Other work explored a "words within words" motif, including (C)hair (2012)—a drawing of an antique chair constructed of hair—and F(r)iction (2016)—a series of words that uses book slices to call attention to other words contained in each. Her post-2020 "Mashup" series consists of protuberant ceramic figures and dense drawings in black and white. It features bulbous forms that combine design elements from disparate cultures, including Gaelic, Chinese and Native American southwest.
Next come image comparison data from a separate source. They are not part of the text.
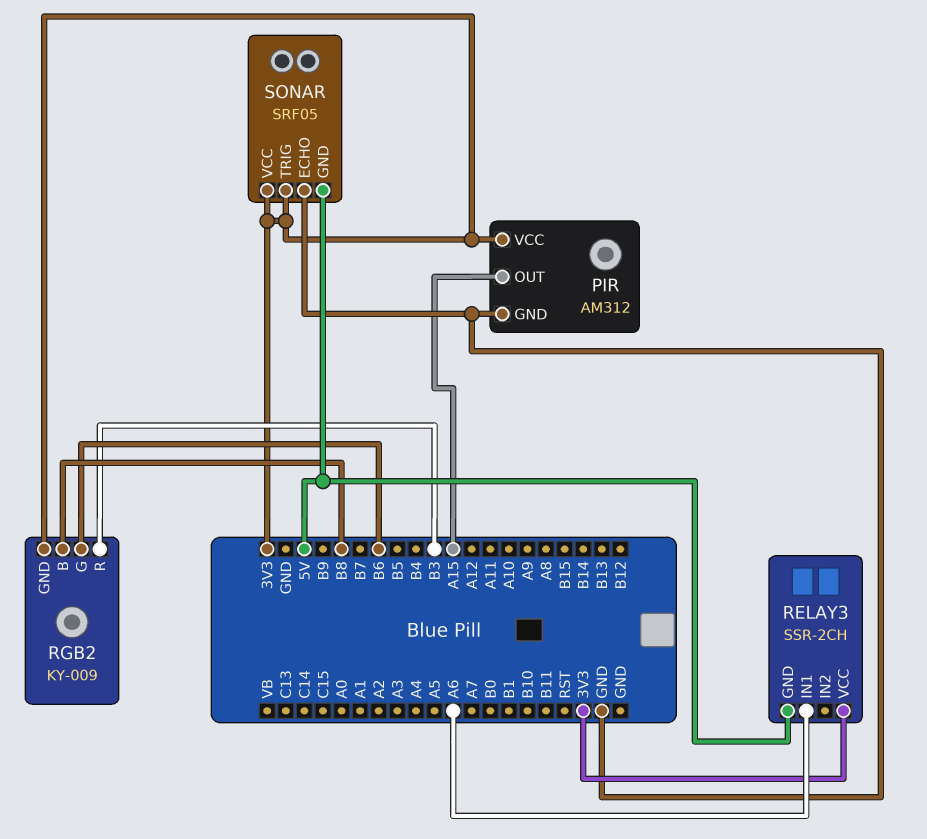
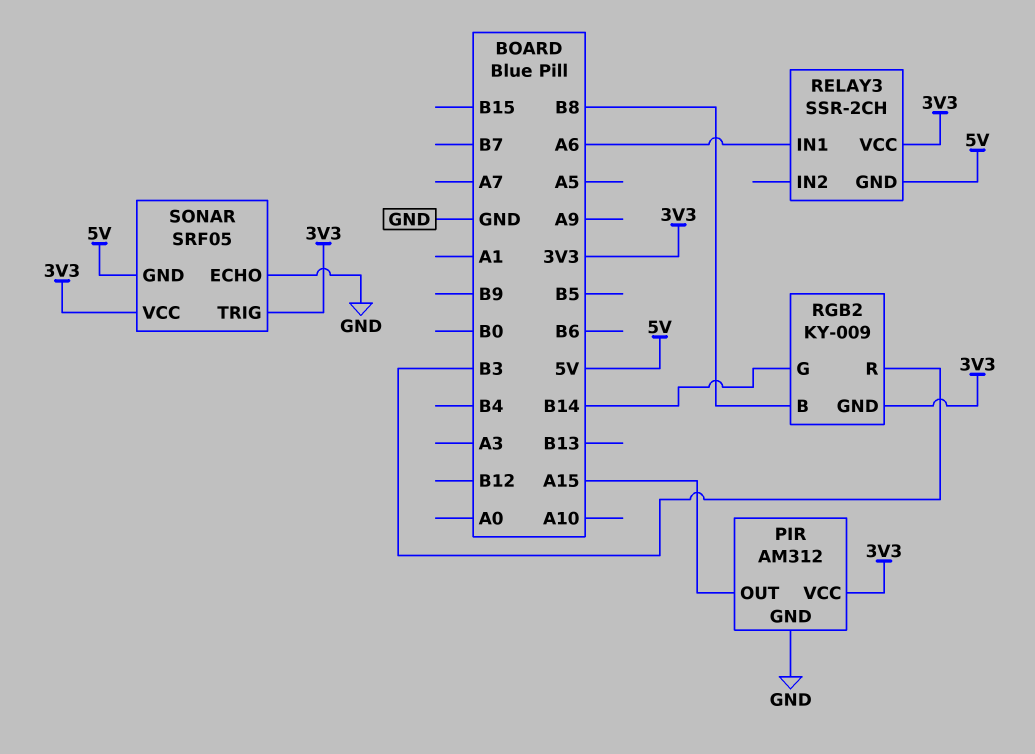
RGB2 pin G: B6 -> B14

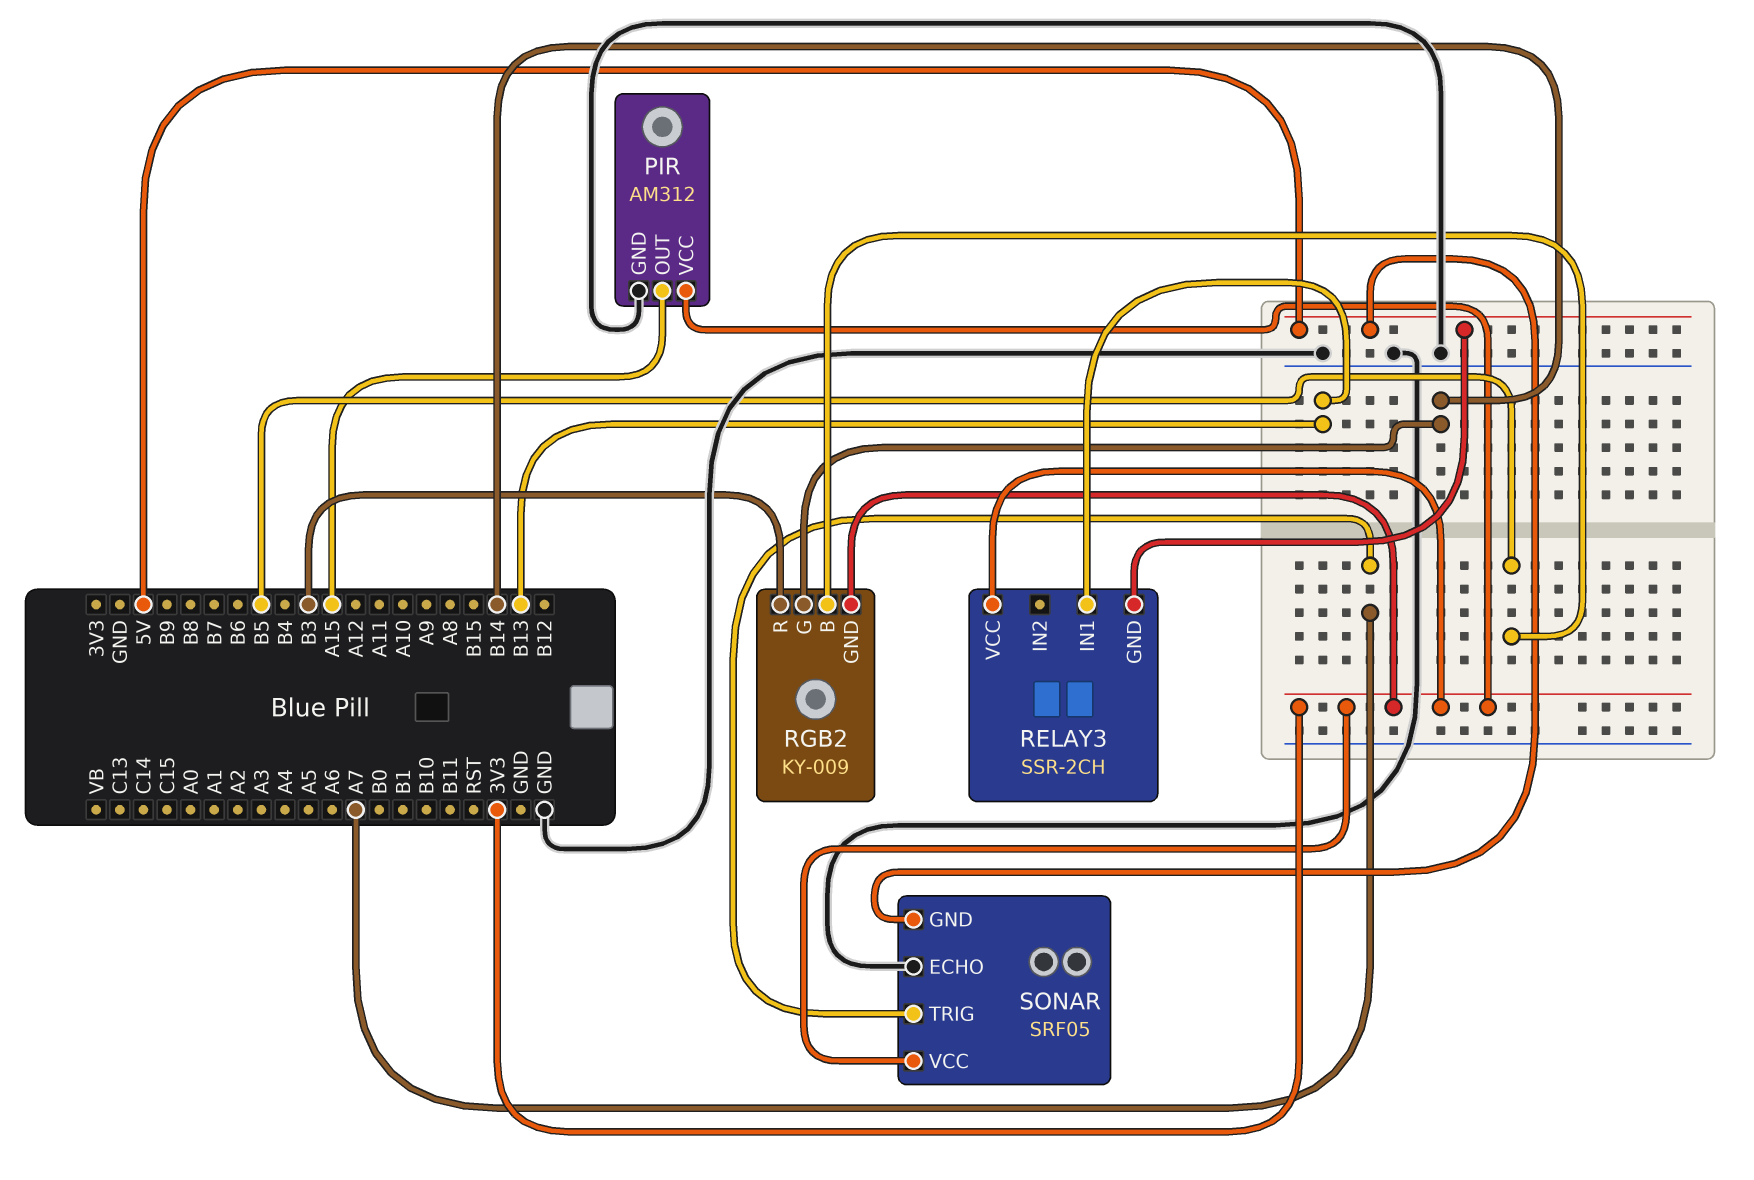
RELAY3 pin IN1: A6 -> B13
RGB2 pin B: B8 -> B5
SONAR pin TRIG: 3V3 -> A7

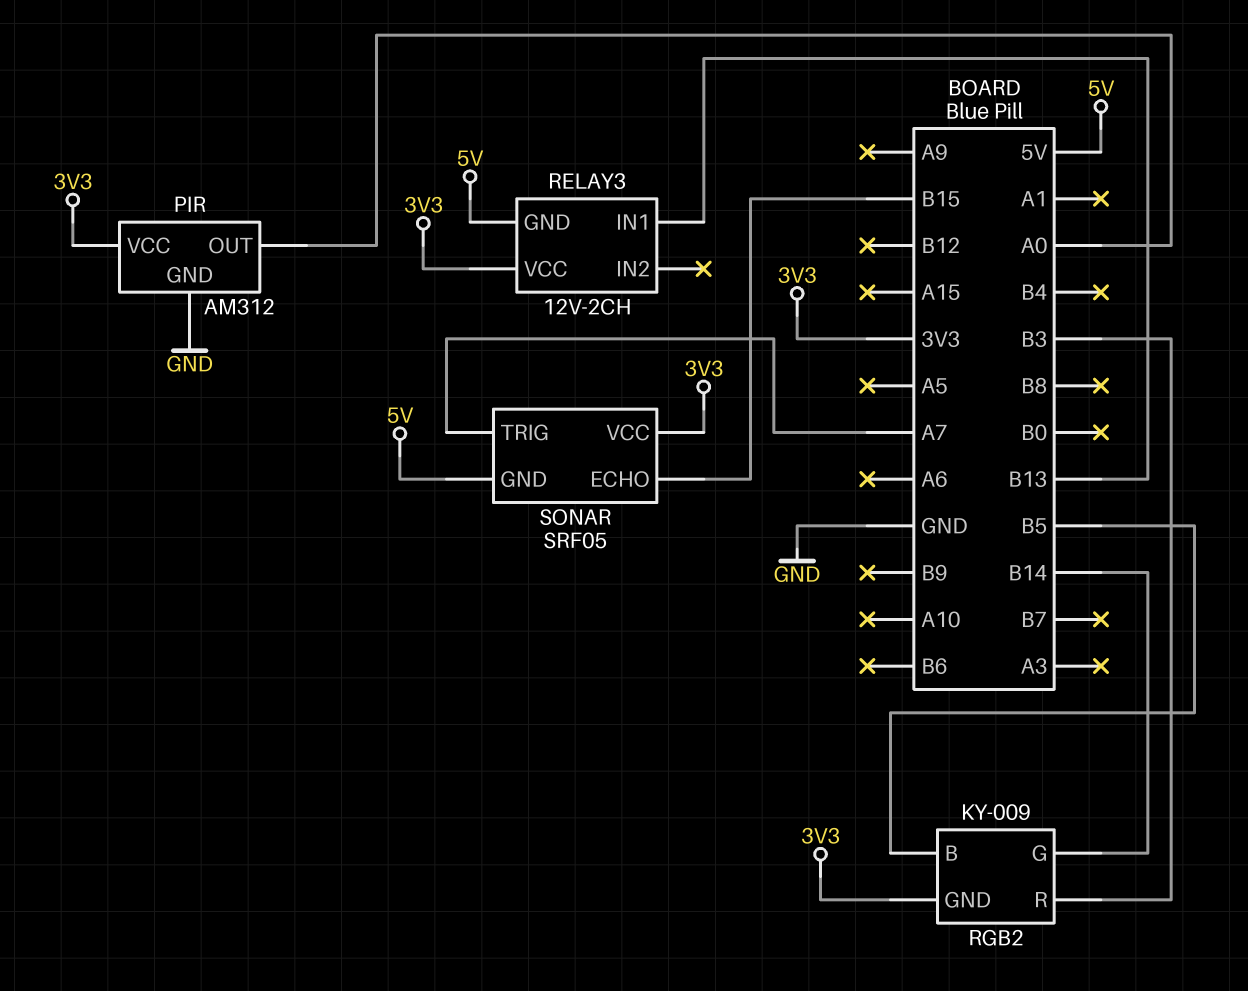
PIR pin OUT: A15 -> A0
RELAY3: SSR-2CH -> 12V-2CH
SONAR pin ECHO: GND -> B15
The works appeared in her 35-year retrospective and were characterized as "provocative and inquiring" by art critic Renny Pritikin.

== Writing and teaching ==
Porges has been a writer and art critic for over thirty-five years. Her critical writing has been published in Artforum, Sculpture, Art in America, Artweek, American Craft, The New York Times Book Review, Hyperallergic and SquareCylinder, among other publications. She has written numerous catalogue and book essays, for galleries, artists and institutions such as the San Francisco Museum of Craft + Design, Sonoma Valley Museum of Art, Nevada Museum of Art and De Saisset Museum, and created audio tour scripts for museum exhibitions across the United States.

Porges is a professor at California College of the Arts, teaching in the graduate programs in Fine Arts and Visual and Critical Studies and the undergraduate Fine Arts program. She has also taught at the San Francisco Art Institute, University of California, Berkeley, Stanford University and Pilchuck Glass School, among other institutions. In 2024, the College Art Association of America (CAA) named Porges the recipient of that year's CAA Distinguished Teaching of Art Award.

== Collections and recognition ==
Porges’s work belongs to the public art collections of the Berkeley Art Museum and Pacific Film Archive, di Rosa Center for Contemporary Art, Monterey Museum of Art, Oakland Museum of California, SFMOMA, San Jose Museum of Art, Scottsdale Museum of Contemporary Art and Yale University Art Gallery, among others.

She has been recognized with a SECA Art Award (Society for the Encouragement of Contemporary Art) from SFMOMA (1992), grants from the California Arts Council (1990) and Center for Cultural Innovation (2014), and the 2024 College Art Association Distinguished Teaching of Art Award. She has received artist residencies from the Headlands Center for the Arts, Pilchuck Glass School and Kala Art Institute.